◆ EXTRAIT DU DOCUMENT ◆
^^^^
Yennayer à Tizi-Ouzou: une fête pour accueillir le nouvel an amazigh dans le faste et l’opulence

Yennayer à Tizi-Ouzou: une fête pour accueillir le nouvel an amazigh dans le faste et l’opulence

TIZI OUZOU – « Adfren iverkanen, adkechmen imellalen » (s’eclipsent les jours noirs, arrivent les jours blancs), c’est avec ces paroles que les familles dans la wilaya de Tizi-Ouzou accueillent traditionnellement, dans le faste et l’opulence, le nouvel an amazigh, célébré le 12 janvier de chaque année.

Les préparatifs pour accueillir la nouvelle année 2973 du calendrier agraire, basé sur le cycle de la saison agricole utilisé jadis, et même aujourd’hui (pour certaines pratiques agricoles comme Yennayer, Amagar n’tefsut (28 février) et Lainsla (7 juillet), débutent généralement la veille, dans les villes et villages de la wilaya.

La célébration doit être marquée par le faste et l’opulence pour augurer une année prospère, soulignent plusieurs femmes rencontrées par l’APS dans la commune de Tadmait. « Imensi n’Yennayer » (dîner de Yennayer) comme on dit dans cette région, est un plat de couscous au poulet, idéalement un coq fermier et aux légumes secs, servi le 11 janvier au soir.

La famille doit être toute réunie pour partager, dans la joie, le repas et quand une personne est absente, on pose une cuillère pour symboliser sa présence. Jadis, on posait même une cuillère supplémentaire pour un éventuel « Iminig » (voyageur) qu’on invitera à partager le repas, se rappellent Ouardia, Aldjia et Djoher, de Sidi Ali Bounab.

Le blanc et la lumière et tout ce qui y renvoie, sont de mise dans les festivités célébrant l’avènement du nouvel an. C’est le cas pour le coq sacrifié à l’occasion qui symbolise la lumière, car célébrant par son chant matinal la levée du jour, soulignent encore les trois dames.
^^^^
◆ CONSIGNE ◆
Poursuivez l'article sur la célébration de Yennayer à Tizi-Ouzou à partir du point où il s'arrête. Les lignes qui suivent forment un matériau indépendant de l'article sur Yennayer.
^^^^
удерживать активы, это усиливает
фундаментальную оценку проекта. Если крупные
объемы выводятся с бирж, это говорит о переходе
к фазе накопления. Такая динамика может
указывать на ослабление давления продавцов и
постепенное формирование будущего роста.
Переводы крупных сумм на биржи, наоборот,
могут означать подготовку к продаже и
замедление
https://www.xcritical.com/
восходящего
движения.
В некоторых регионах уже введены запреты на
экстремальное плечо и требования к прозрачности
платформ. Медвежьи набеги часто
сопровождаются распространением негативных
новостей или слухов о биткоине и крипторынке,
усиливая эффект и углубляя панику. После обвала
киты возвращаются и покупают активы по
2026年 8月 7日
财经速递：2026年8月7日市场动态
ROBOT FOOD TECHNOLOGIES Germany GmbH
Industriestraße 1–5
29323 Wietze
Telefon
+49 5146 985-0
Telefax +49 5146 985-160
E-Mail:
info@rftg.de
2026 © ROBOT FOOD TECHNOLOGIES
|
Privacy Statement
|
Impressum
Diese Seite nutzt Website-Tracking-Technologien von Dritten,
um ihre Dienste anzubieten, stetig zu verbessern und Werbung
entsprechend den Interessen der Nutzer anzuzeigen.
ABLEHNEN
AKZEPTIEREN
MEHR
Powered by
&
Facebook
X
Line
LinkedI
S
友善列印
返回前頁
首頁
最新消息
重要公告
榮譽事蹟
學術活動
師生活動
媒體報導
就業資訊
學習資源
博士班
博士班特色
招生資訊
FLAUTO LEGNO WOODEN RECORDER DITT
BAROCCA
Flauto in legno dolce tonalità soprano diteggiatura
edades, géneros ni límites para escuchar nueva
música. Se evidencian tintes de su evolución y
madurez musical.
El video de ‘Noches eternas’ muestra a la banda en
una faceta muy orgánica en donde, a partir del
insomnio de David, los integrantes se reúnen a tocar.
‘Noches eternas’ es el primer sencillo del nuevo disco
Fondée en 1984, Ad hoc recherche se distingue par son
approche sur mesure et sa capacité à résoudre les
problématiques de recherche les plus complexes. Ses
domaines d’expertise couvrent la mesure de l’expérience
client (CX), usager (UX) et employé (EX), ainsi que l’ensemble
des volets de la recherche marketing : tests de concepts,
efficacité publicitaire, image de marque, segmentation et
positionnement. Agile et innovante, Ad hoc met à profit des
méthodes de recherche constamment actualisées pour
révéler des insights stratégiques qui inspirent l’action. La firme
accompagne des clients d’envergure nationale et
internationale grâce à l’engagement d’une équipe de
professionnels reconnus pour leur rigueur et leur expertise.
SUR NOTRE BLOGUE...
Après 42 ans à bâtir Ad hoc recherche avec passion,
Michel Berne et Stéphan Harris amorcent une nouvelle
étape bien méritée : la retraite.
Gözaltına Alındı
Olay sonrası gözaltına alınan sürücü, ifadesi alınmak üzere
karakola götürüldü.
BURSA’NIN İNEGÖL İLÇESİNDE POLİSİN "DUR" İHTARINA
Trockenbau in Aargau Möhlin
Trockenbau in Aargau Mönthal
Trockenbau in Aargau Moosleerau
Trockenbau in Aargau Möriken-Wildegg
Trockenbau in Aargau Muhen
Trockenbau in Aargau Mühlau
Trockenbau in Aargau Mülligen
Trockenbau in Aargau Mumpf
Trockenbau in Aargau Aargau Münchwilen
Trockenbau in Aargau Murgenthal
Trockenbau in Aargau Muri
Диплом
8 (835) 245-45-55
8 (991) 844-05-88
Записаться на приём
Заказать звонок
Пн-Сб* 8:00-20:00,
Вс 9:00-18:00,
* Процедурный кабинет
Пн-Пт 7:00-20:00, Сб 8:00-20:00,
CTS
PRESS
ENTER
^^^^
◆ VOTRE RÉPONSE ◆
C’est ce qu’ont affirmé la chargée de l’information scientifique et technique au Centre de recherche en Anthropologie Sociale et Culturelle (CRASC), Kheira Belbacha et le chercheur et historien au Centre national de recherche en langue et culture amazighes (CNRLCA), Farid Boukhelef.

Mme Belbacha, présente à Tizi-Ouzou dans le cadre des festivités célébrant le nouvel an amazigh, organisées par la direction locale de la culture et des arts, a souligné que pour le repas de Yennayer on privilégie les mets « blancs ». D’ailleurs le « Berkoukes » (plat de petits plombs en pâte) est cuit dans certaines régions à l’occasion, dans du lait, alors que les autres plats de pâtes traditionnelles comme la « Trida », doivent être servis avec une sauce blanche, ce jour-là et non avec une sauce rouge.

Farid Boukhelef qui a évoqué la célébration de Yennayer dans la région des Ath Jennad (englobant les communes d’Aghribs, Freha, Timizart, et Azeffoune), a relevé lui aussi que les ingrédients entrant dans la préparation du repas d’Imensi n’Yennayer sont appelé « Ichevhanen » (les blancs) qui sont des légumes secs, dont le haricot blanc, les pois chiches, les fèves, le blé et le haricot kabyle à œil noir (haricot cornille).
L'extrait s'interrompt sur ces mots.